• Task objective
Could you output every record again, exactly as given?

Dataset entries:
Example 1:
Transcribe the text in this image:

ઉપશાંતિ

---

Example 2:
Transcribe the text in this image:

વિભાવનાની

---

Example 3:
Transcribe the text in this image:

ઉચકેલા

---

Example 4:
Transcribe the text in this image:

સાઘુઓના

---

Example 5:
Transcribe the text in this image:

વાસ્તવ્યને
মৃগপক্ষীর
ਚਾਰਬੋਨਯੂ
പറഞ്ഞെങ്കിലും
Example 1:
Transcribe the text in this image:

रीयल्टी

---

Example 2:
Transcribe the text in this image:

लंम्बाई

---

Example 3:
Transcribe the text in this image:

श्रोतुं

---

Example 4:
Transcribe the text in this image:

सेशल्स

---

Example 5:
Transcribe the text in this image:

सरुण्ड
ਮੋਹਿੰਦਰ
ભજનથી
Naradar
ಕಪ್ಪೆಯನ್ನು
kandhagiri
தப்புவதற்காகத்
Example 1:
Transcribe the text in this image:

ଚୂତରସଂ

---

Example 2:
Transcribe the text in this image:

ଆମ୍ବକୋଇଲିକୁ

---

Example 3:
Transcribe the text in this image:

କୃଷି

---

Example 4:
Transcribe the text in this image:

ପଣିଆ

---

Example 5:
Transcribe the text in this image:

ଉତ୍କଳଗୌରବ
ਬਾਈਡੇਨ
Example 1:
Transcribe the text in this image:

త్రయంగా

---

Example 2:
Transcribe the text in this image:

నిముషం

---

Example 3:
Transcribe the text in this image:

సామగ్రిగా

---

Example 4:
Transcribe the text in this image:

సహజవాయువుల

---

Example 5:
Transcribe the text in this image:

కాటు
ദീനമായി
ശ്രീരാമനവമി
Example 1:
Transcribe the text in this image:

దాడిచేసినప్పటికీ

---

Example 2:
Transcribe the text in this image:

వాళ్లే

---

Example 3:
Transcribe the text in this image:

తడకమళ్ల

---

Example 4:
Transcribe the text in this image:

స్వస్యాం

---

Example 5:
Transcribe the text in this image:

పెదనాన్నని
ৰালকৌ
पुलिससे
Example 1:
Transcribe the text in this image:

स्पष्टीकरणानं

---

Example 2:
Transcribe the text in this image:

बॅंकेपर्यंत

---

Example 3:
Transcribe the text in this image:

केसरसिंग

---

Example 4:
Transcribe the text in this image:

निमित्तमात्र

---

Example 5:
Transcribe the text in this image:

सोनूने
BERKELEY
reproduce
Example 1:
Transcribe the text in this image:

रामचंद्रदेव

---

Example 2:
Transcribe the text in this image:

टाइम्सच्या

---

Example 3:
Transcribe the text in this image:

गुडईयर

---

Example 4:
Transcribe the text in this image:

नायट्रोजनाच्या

• Expected answer
Example 1:
Transcribe the text in this image:

ઉપશાંતિ

---

Example 2:
Transcribe the text in this image:

વિભાવનાની

---

Example 3:
Transcribe the text in this image:

ઉચકેલા

---

Example 4:
Transcribe the text in this image:

સાઘુઓના

---

Example 5:
Transcribe the text in this image:

વાસ્તવ્યને
মৃগপক্ষীর
ਚਾਰਬੋਨਯੂ
പറഞ്ഞെങ്കിലും
Example 1:
Transcribe the text in this image:

रीयल्टी

---

Example 2:
Transcribe the text in this image:

लंम्बाई

---

Example 3:
Transcribe the text in this image:

श्रोतुं

---

Example 4:
Transcribe the text in this image:

सेशल्स

---

Example 5:
Transcribe the text in this image:

सरुण्ड
ਮੋਹਿੰਦਰ
ભજનથી
Naradar
ಕಪ್ಪೆಯನ್ನು
kandhagiri
தப்புவதற்காகத்
Example 1:
Transcribe the text in this image:

ଚୂତରସଂ

---

Example 2:
Transcribe the text in this image:

ଆମ୍ବକୋଇଲିକୁ

---

Example 3:
Transcribe the text in this image:

କୃଷି

---

Example 4:
Transcribe the text in this image:

ପଣିଆ

---

Example 5:
Transcribe the text in this image:

ଉତ୍କଳଗୌରବ
ਬਾਈਡੇਨ
Example 1:
Transcribe the text in this image:

త్రయంగా

---

Example 2:
Transcribe the text in this image:

నిముషం

---

Example 3:
Transcribe the text in this image:

సామగ్రిగా

---

Example 4:
Transcribe the text in this image:

సహజవాయువుల

---

Example 5:
Transcribe the text in this image:

కాటు
ദീനമായി
ശ്രീരാമനവമി
Example 1:
Transcribe the text in this image:

దాడిచేసినప్పటికీ

---

Example 2:
Transcribe the text in this image:

వాళ్లే

---

Example 3:
Transcribe the text in this image:

తడకమళ్ల

---

Example 4:
Transcribe the text in this image:

స్వస్యాం

---

Example 5:
Transcribe the text in this image:

పెదనాన్నని
ৰালকৌ
पुलिससे
Example 1:
Transcribe the text in this image:

स्पष्टीकरणानं

---

Example 2:
Transcribe the text in this image:

बॅंकेपर्यंत

---

Example 3:
Transcribe the text in this image:

केसरसिंग

---

Example 4:
Transcribe the text in this image:

निमित्तमात्र

---

Example 5:
Transcribe the text in this image:

सोनूने
BERKELEY
reproduce
Example 1:
Transcribe the text in this image:

रामचंद्रदेव

---

Example 2:
Transcribe the text in this image:

टाइम्सच्या

---

Example 3:
Transcribe the text in this image:

गुडईयर

---

Example 4:
Transcribe the text in this image:

नायट्रोजनाच्या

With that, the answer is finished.